09 September 2014

Protocols are distributed optimizer

In an amazing paper, F. Kelly, has shown that TCP/IP protocol is a perfect example of optimizer: its objective is to maximize the sum of source utilities (as functions of rates) with constraints on resources. And actually, each variant of congestion control protocol can be seen as a distributed algorithm maximizing a particular utility function. The exact shape of the utility function can be reverse engineered from the given protocol. Similarly, Border Gateway Protocols (BGPs) can be seen as a solution to the Stable Path Problem, and contention-based Medium Access Control (MAC) protocols as a game-theoretic selfish utility maximization. Other utility functions could be User satisfaction (e.g. User-generated pricing following end-to-end principle), resource allocation efficiency or different network economics fairness.

Then, modeling networks as a sets of optimizers, means considering management-control based on interacting controllers maximizing a combination (e.g. weighted sum) or an aggregation (e.g. in multiplicative form) of multiple utility functions. Or, alternatively, we may say that management-control should look for the network Pareto optimality (a state of allocation of resources in which it is impossible to make any one individual better off without making at least one individual worse off: the term is from Vilfredo Pareto (1848–1923), an Italian economist who used the concept in his studies of economic efficiency). But this would mean taking a different perspective in designing and operating networks: i.e., looking for a vertical and horizontal network decomposition and solving problems with multi-objective optimization. In fact, protocols are distributed optimizer !
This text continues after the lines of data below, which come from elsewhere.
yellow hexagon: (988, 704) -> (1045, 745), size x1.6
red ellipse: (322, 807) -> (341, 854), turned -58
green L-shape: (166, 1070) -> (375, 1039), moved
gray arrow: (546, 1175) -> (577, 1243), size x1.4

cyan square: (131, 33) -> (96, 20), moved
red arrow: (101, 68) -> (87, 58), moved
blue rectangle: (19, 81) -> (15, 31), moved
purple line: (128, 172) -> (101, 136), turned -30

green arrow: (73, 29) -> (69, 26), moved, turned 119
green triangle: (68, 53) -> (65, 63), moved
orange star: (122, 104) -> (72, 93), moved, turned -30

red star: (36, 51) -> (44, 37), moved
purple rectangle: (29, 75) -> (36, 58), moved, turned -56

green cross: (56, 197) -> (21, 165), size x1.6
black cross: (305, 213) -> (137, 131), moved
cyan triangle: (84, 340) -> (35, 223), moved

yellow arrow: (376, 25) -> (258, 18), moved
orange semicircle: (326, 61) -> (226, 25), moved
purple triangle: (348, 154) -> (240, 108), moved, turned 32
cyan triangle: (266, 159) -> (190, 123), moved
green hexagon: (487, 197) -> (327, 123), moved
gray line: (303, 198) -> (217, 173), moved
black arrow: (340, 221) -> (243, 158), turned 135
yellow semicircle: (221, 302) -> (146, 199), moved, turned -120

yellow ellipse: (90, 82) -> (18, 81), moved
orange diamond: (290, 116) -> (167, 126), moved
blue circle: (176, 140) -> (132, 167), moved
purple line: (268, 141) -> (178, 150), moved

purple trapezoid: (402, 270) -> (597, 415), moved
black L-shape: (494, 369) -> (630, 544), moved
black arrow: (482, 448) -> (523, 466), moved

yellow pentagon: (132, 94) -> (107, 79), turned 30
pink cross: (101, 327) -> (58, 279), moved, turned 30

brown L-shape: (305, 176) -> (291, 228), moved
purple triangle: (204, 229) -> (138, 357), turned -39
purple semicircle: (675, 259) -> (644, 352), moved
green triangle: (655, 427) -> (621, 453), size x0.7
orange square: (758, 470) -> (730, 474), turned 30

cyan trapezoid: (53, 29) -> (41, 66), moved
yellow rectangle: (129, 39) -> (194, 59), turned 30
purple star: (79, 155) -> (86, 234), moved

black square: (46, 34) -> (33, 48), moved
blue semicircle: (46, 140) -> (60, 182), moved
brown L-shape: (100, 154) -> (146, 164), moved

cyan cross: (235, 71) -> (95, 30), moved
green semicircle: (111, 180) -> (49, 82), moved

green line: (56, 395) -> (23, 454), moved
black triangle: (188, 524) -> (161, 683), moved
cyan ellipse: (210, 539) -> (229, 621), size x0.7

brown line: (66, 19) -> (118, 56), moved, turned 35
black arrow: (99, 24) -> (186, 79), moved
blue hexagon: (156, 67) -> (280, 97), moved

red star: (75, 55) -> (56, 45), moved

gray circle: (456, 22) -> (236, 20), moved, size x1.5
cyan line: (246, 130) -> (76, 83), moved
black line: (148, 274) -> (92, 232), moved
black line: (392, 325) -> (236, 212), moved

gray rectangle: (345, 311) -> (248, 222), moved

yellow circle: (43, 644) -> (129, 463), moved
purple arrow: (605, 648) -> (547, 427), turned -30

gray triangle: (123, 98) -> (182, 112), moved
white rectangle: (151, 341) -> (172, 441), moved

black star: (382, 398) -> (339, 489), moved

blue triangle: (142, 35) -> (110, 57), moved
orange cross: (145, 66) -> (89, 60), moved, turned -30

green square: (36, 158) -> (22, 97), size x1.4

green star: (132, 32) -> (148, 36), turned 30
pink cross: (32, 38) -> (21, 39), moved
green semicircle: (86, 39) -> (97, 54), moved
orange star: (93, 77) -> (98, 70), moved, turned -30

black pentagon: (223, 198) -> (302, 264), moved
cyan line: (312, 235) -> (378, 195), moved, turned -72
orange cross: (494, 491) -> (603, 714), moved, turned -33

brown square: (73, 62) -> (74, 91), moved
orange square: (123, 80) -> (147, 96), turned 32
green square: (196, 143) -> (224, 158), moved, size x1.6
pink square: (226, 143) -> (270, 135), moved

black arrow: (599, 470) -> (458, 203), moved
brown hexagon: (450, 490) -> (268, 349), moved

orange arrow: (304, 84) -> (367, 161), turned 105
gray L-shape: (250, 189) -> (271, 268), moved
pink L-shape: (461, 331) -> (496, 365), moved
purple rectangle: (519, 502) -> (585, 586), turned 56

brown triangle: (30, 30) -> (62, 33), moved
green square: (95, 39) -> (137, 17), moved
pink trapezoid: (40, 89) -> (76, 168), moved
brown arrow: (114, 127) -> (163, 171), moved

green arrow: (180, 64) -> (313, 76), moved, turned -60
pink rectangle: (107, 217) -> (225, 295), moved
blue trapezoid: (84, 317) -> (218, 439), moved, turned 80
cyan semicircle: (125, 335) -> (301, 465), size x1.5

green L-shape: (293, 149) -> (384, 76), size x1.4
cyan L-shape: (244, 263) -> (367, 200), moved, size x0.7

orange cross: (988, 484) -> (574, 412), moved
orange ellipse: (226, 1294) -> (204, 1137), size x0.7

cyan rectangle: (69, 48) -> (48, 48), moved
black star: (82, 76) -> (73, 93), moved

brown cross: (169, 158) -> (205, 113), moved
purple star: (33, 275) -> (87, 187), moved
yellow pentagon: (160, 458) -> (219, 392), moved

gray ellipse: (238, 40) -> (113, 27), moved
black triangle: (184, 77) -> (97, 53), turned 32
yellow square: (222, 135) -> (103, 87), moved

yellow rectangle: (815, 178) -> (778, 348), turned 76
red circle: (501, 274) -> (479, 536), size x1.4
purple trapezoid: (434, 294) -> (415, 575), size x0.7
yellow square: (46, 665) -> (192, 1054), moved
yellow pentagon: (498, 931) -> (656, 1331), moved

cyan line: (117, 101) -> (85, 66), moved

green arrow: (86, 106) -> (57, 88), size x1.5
In a SDN, control intelligence could be (logically) centralized in software-based controllers. Said controllers could provide visibility and control over the network, they can ensure that access control, routing, traffic engineering, QoS, security, and other policies are enforced consistently across the network infrastructures (whilst keeping in mind the CAP Theorem). The interactions of these (centralized vs distributed) controllers will allow managing and optimizing a SDN according to certain policies. Extend this concepts to all layers functions, up to L7 (i.e., consider NFV) and this seems paving the way to look at future networks in a different way, systemically decomposing them and letting ecosystems of resources being aggregated and managed by combinations of multi-objective optimization solvers.

03 September 2014

The Network is the Robot

Ultra-broadband diffusion, Information Technology (IT) advances and the market mass decreasing costs are determining a growing adoption of processing and storage resources.

The number of devices, terminals, things connected to the network is growing at an exponential rate: microprocessors and embedded communications are everywhere around us. Smart Cities are going to become populated by any sort of mobile terminals, devices, machines, smart things, sensors, actuators, drones, robots etc.


This is the coming of machine intelligence which will determine a number of socio-economic implications, moving us and the Industry towards the Digital Society and the Digital Economy, where real-time robotics (the new digital tools of mankind) will be pervasive. But robots will require a real-time nervous system! 

In this big technology transformation, we need developing an highly flexible and pervasive 5G network, embedding processing and storage capabilities, and capable of providing high bandwidth, ultra-low latency connections. Space-time dimensions of Society and Economy will be morphed.

And a technical challenge will be exploiting the real-time Operating System“ of this “nervous system,  i.e., an Operating System intended to serve real-time applications (whatever they are functions or services or related chains) requested from all kinds of terminals (i.e., smartphones, tablets, machines, smart things, cars, robots, drones) attached to the Network and the Cloud. And these borders Terminals-Networks-Cloud will disappear !

So, my take is that controlling and minimizing the “latency” (in its generalised interpretation, including IT response time) will represent a powerful competitive advantage over which building new forms of cooperation and competition, and eventually business models for the Digital Society and Economy. 


If I had to summarize this in a slogan, I'd say: "The Network is the Robot".